Because Yesterday is more concerned with Jack’s fame and his romance with Ellie, the music of The Beatles just becomes an easy shortcut to get Jack famous. It’s not like he’s a Beatles superfan who needs to bring their music into the world. The film also wants to convince us that The Beatles’ music is timeless so that a song like “Help!” would be just as popular today as it was in 1965, but then it wants to turn around and treat that same music as nothing more than a collection of catchy tunes. As Jack’s ruthless agent Debra (Kate McKinnon) says about her client, “He’s a product to me,” and Yesterday treats The Beatles’ music the same way. Yesterday if the cinematic equivalent of people whose favorite Beatles album is 1. You could make pretty much the same movie if Jack woke up into a world where only he remembered advertising jingles and became a successful ad executive.
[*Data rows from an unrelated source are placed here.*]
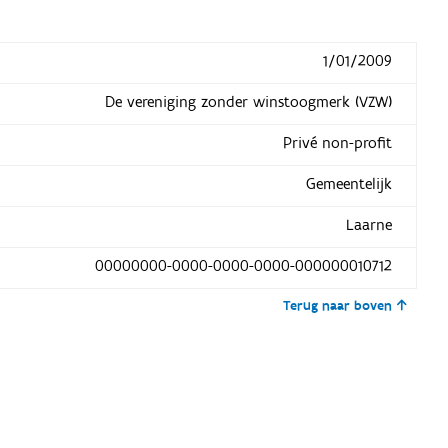
1/01/2009
De vereniging zonder winstoogmerk (VZW)
Privé non-profit
Gemeentelijk
Laarne
00000000-0000-0000-0000-000000010712
Terug naar boven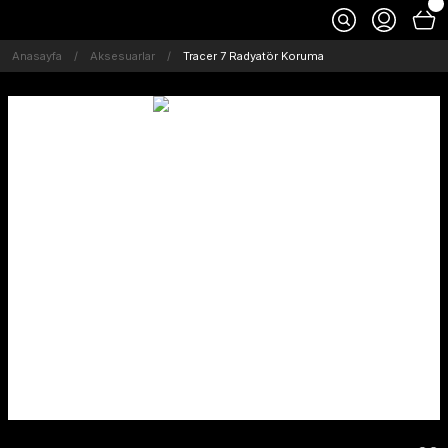
Anasayfa
Aksesuarlar
Tracer 7 Radyatör Koruma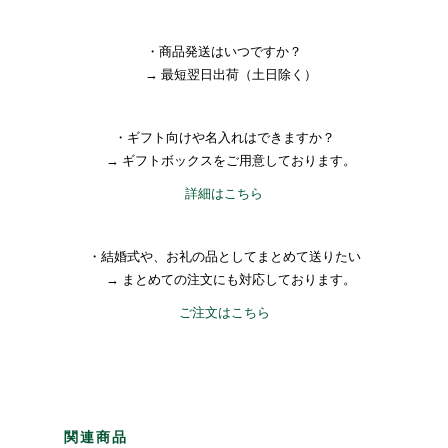
・商品発送はいつですか？
→ 最短翌日出荷（土日除く）
・ギフト向けや名入れはできますか？
→ ギフトボックスをご用意しております。
詳細はこちら
・結婚式や、お礼の品としてまとめて送りたい
→ まとめての注文にも対応しております。
ご注文はこちら
関連商品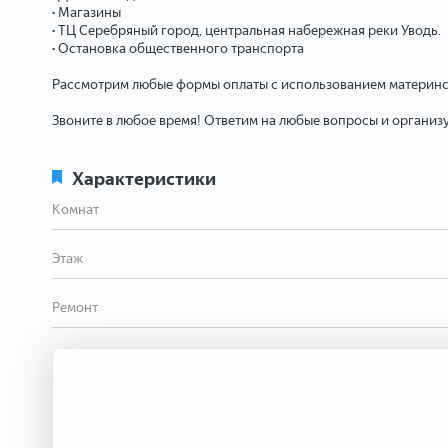
• Магазины
• ТЦ Серебряный город, центральная набережная реки Уводь.
• Остановка общественного транспорта
Рассмотрим любые формы оплаты с использованием материнск
Звоните в любое время! Ответим на любые вопросы и организу
Характеристики
Комнат
Этаж
Ремонт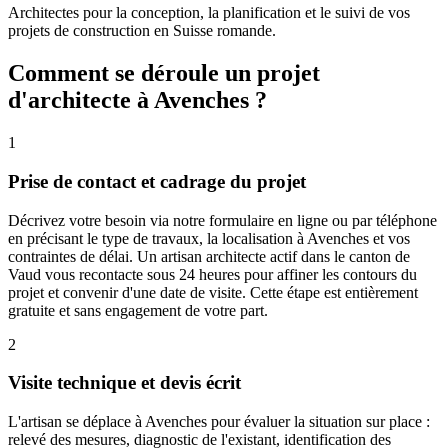
Architectes pour la conception, la planification et le suivi de vos
projets de construction en Suisse romande.
Comment se déroule un projet
d'architecte à Avenches ?
1
Prise de contact et cadrage du projet
Décrivez votre besoin via notre formulaire en ligne ou par téléphone
en précisant le type de travaux, la localisation à Avenches et vos
contraintes de délai. Un artisan architecte actif dans le canton de
Vaud vous recontacte sous 24 heures pour affiner les contours du
projet et convenir d'une date de visite. Cette étape est entièrement
gratuite et sans engagement de votre part.
2
Visite technique et devis écrit
L'artisan se déplace à Avenches pour évaluer la situation sur place :
relevé des mesures, diagnostic de l'existant, identification des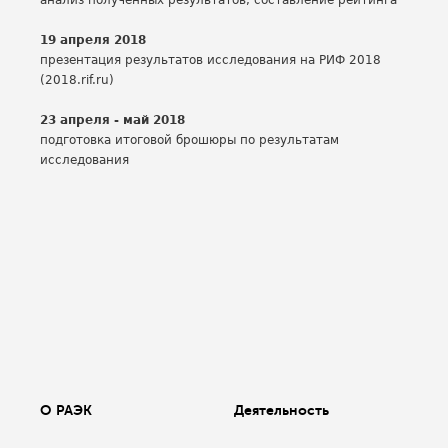
анализ полученных результатов, составление рейтинга
19 апреля 2018
презентация результатов исследования на РИФ 2018
(2018.rif.ru)
23 апреля - май 2018
подготовка итоговой брошюры по результатам
исследования
О РАЭК
Деятельность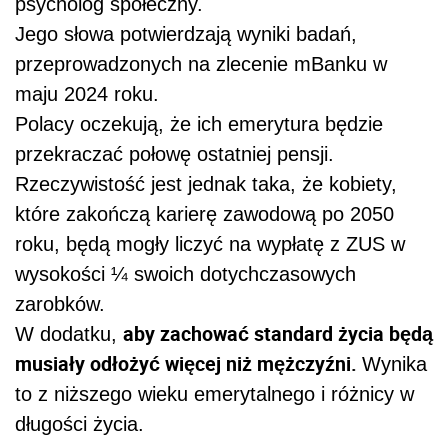
psycholog społeczny.
Jego słowa potwierdzają wyniki badań,
przeprowadzonych na zlecenie mBanku w
maju 2024 roku.
Polacy oczekują, że ich emerytura będzie
przekraczać połowę ostatniej pensji.
Rzeczywistość jest jednak taka, że kobiety,
które zakończą karierę zawodową po 2050
roku, będą mogły liczyć na wypłatę z ZUS w
wysokości ¼ swoich dotychczasowych
zarobków.
aby zachować standard życia będą
W dodatku,
musiały odłożyć więcej niż mężczyźni.
Wynika
to z niższego wieku emerytalnego i różnicy w
długości życia.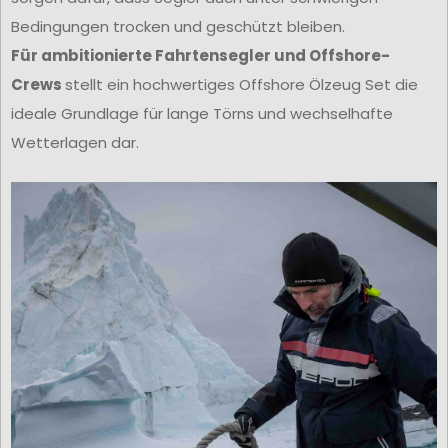
Bedingungen trocken und geschützt bleiben.
Für ambitionierte Fahrtensegler und Offshore-
Crews
stellt ein hochwertiges Offshore Ölzeug Set die
ideale Grundlage für lange Törns und wechselhafte
Wetterlagen dar.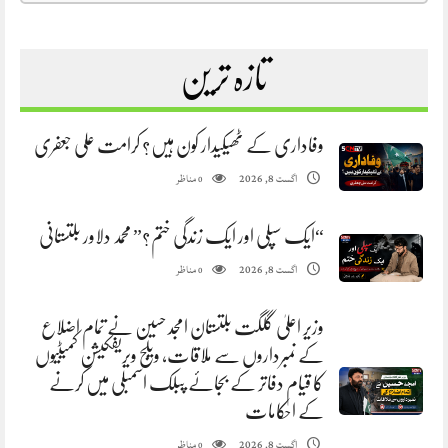
تازہ ترین
وفاداری کے ٹھیکیدار کون ہیں؟ کرامت علی جعفری
مناظر
اگست 8, 2026
0
“ایک سپلی اور ایک زندگی ختم؟” محمد دلاور بلتستانی
مناظر
اگست 8, 2026
0
وزیر اعلیٰ گلگت بلتستان امجد حسین نے تمام اضلاع
کے نمبرداروں سے ملاقات، ویلج ویریفکیشن کمیٹیوں
کا قیام دفاتر کے بجائے پبلک اسمبلی میں کرنے
کے احکامات
مناظر
اگست 8, 2026
0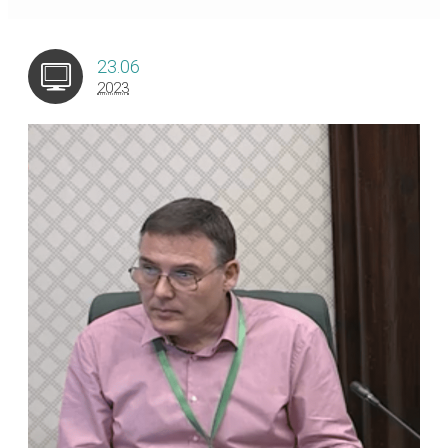
23.06
2023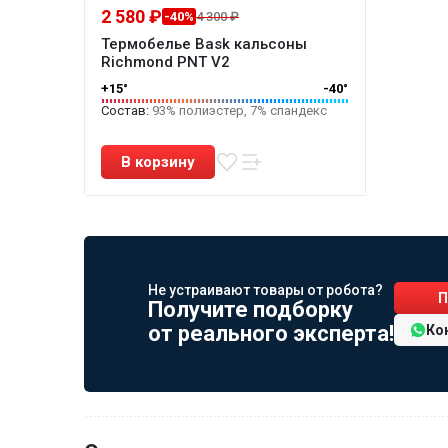
2 580 ₽
-40%
4 300 ₽
Термобелье Bask кальсоны
Richmond PNT V2
+15°
-40°
Состав:
93% полиэстер, 7% спандекс
Не устраивают товары от робота?
П
Получите подборку
от реального эксперта!
Ко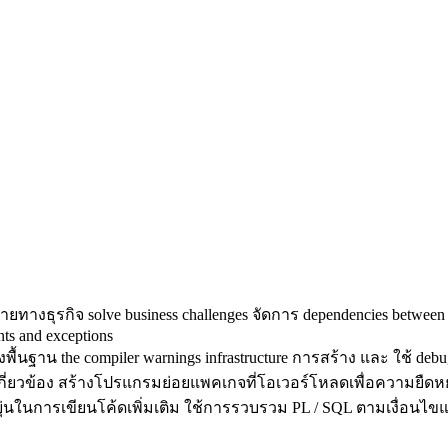
ยทางธุรกิจ solve business challenges จัดการ dependencies betwee
nts and exceptions
างพื้นฐาน the compiler warnings infrastructure การสร้าง และ ใช้ debu
ี่ยวข้อง สร้างโปรแกรมย่อยแพคเกจที่โอเวอร์โหลดเพื่อความยืดหยุ่นท
ุ่นในการเขียนโค้ดเพิ่มเติม ใช้การรวบรวม PL / SQL ตามเงื่อนไขแล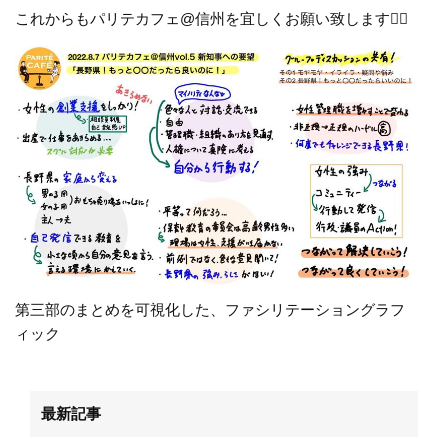
これからもパリテカフェ@信州を宜しくお願い致します🙇‍♀️
第三部のまとめを可視化した、ファシリテーショングラフ
ィック
最新記事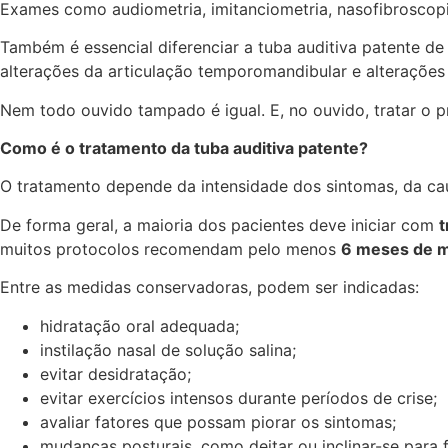
Exames como audiometria, imitanciometria, nasofibroscopi
Também é essencial diferenciar a tuba auditiva patente de 
alterações da articulação temporomandibular e alterações 
Nem todo ouvido tampado é igual. E, no ouvido, tratar o 
Como é o tratamento da tuba auditiva patente?
O tratamento depende da intensidade dos sintomas, da ca
De forma geral, a maioria dos pacientes deve iniciar com
t
muitos protocolos recomendam pelo menos
6 meses de m
Entre as medidas conservadoras, podem ser indicadas:
hidratação oral adequada;
instilação nasal de solução salina;
evitar desidratação;
evitar exercícios intensos durante períodos de crise;
avaliar fatores que possam piorar os sintomas;
mudanças posturais, como deitar ou inclinar-se para 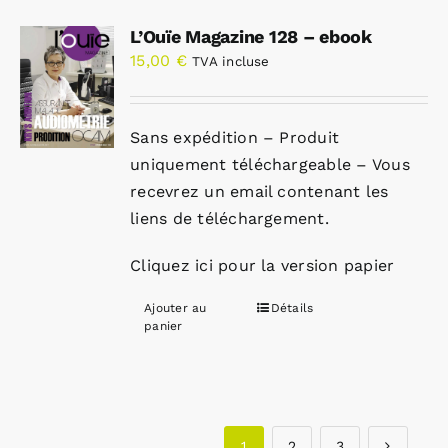
L’Ouïe Magazine 128 – ebook
15,00
€
TVA incluse
Sans expédition – Produit
uniquement téléchargeable – Vous
recevrez un email contenant les
liens de téléchargement.
Cliquez ici pour la version papier
Ajouter au
Détails
panier
1
2
3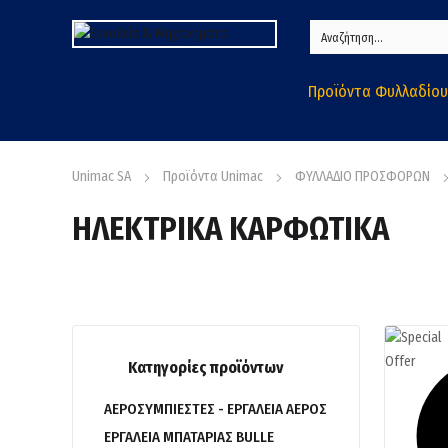
Προϊόντα Φυλλαδίου
Unimac SA
Προϊόντα Unimac
ΦΥΛΛΑΔΙΟ ΠΡΟΣΦΟΡΩΝ
ΗΛΕΚΤΡΙΚΑ ΚΑΡΦΩΤΙΚΑ
Κατηγορίες προϊόντων
ΑΕΡΟΣΥΜΠΙΕΣΤΕΣ - ΕΡΓΑΛΕΙΑ ΑΕΡΟΣ
ΕΡΓΑΛΕΙΑ ΜΠΑΤΑΡΙΑΣ BULLE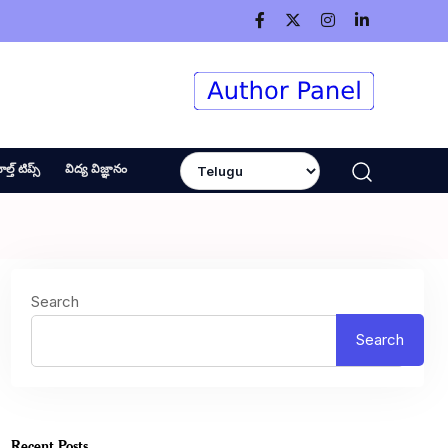
ెల్త్ టిప్స్
విద్య విజ్ఞానం
Search
Search
Recent Posts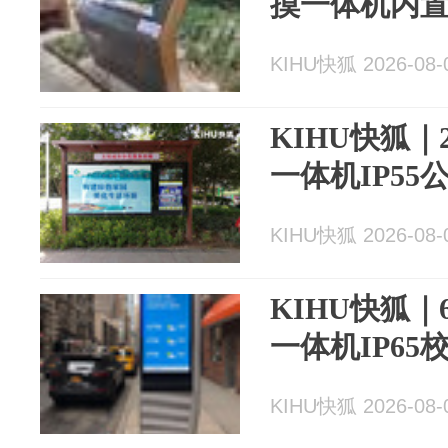
摸一体机内
KIHU快狐 2026-08-
KIHU快狐
一体机IP55
KIHU快狐 2026-08-
KIHU快狐
一体机IP65
KIHU快狐 2026-08-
I didn’t hate Yesterday, but I found it constantly disappointing. There are bright spots like McKinnon and Joel Fry, who plays Jack’s good-hearted friend and roadie. And it’s always nice to hear the music of The Beatles. But these are small comforts in a film that never finds the payoffs that would make its premise worthwhile. It’s not a movie about the cost of art or even being oblivious to love. It’s about a fame and getting the girl, and you don’t need The Beatles for that.